Mock Up On Mu Assaults NYC
Craig Baldwin‘s dizzingly dense collage narrative Mock Up on Mu is screening all this week at the Anthology Film Archives. I’m a day late with this post, but there are two screenings per night from tonight, Jan. 15 to Tuesday, Jan. 20 at 7:00 p.m. and 9:15 p.m. The Underground Film Journal says: Miss it at your own peril!
I reviewed the film back in October after a special screening at REDCAT where Baldwin was in attendance to answer questions. And believe me after you see the film, you’ll have questions! Starting off with: How the hell did this guy keep everything straight?
The film tells the quasi-true story about the relationship between Scientology founder L. Ron Hubbard, Kenneth Anger actress Marjorie Keller and Jet Propulsion Laboratory founder Jack Parsons. However, events are related via a futuristic spy story in which Hubbard needs to coerce Parsons into helping him build a rocketship in Las Vegas that will transport celebrities and other luminaries to his secret retreat on the moon. As a “collage narrative,” the film combines modern-day footage starring Damon Packard, Michelle Silva and Kal Spelletich shot by Baldwin along with archival footage culled from what seems like hundreds of old sci-fi, monster and spy movies, plus other random debris woven into the visual tapestry. Plus, the real Aleister Crowley makes an appearance and a race of underground monsters pop up in 13 gloriously raucous and demented chapters.

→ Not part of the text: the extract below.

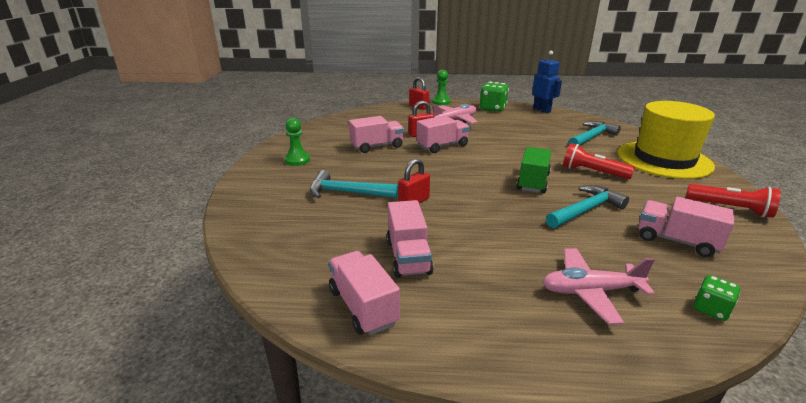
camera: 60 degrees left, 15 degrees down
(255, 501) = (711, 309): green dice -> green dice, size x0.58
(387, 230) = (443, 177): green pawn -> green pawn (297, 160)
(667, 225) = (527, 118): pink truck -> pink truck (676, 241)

You know, it’s really hard to cram all the above info into a coherent paragraph to give an accurate enough account of the film. Yet, somehow Baldwin manages to keep it all flowing in a film that literally rockets from beginning to end. It’s a movie so dense and trippy that I named it one of my favorite films of 2008.
Mock Up on Mu bounced all over the world last year in festivals from Australia to Switzerland to right here in the U.S.A., so it’s good to see it plunked down in NYC for almost a full week so it can bewilder and entertain scores of Big Apple audiences. And if you don’t want to just take my word for it, David Hudson at his new IFC blog has a round-up of reviews, including J. Hoberman’s take. (As well as yours truly. Thanks, David!)